- _What the task asks_:
Pictures in the entries below are to be left out; otherwise, reproduce exactly the lines from the first through the line containing "right shoulder: (180, 579)".

- _Material provided_:
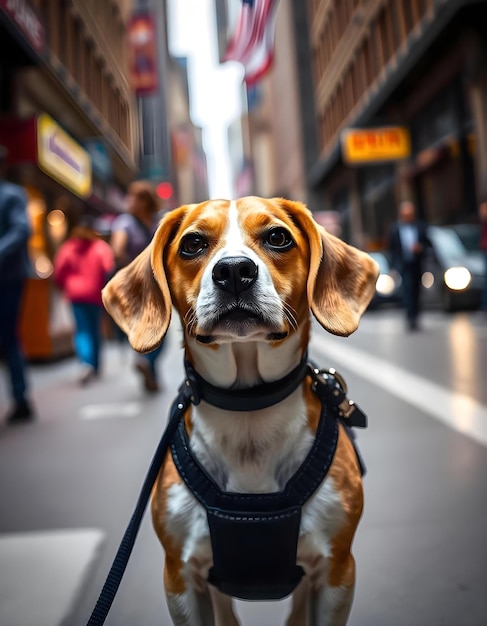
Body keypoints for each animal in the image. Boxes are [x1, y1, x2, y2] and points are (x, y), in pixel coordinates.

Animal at [101, 196, 380, 624]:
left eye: (278, 237)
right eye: (193, 243)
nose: (234, 271)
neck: (249, 410)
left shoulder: (337, 573)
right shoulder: (180, 579)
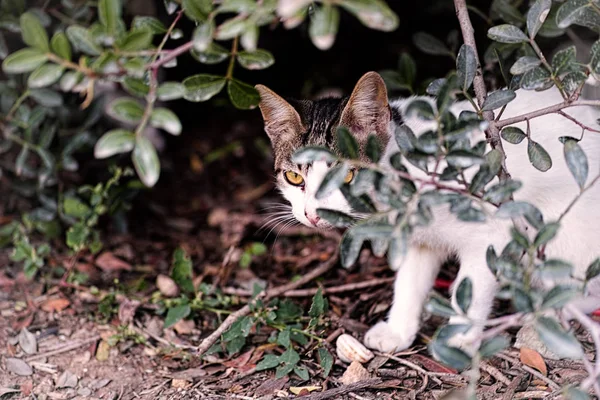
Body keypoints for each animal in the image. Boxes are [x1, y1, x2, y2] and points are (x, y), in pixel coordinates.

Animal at [253, 72, 600, 354]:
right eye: (293, 178)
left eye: (348, 175)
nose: (312, 214)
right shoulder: (418, 240)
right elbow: (409, 282)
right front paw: (398, 331)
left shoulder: (492, 232)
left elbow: (472, 287)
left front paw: (458, 339)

- _Written response_:
Body keypoints for each animal in the image. Boxes are [x1, y1, x2, y2] and points are (x, y), in pixel coordinates.

Animal at [101, 196, 380, 624]:
left eye: (278, 237)
right eye: (193, 243)
nose: (234, 271)
neck: (249, 410)
left shoulder: (337, 573)
right shoulder: (180, 579)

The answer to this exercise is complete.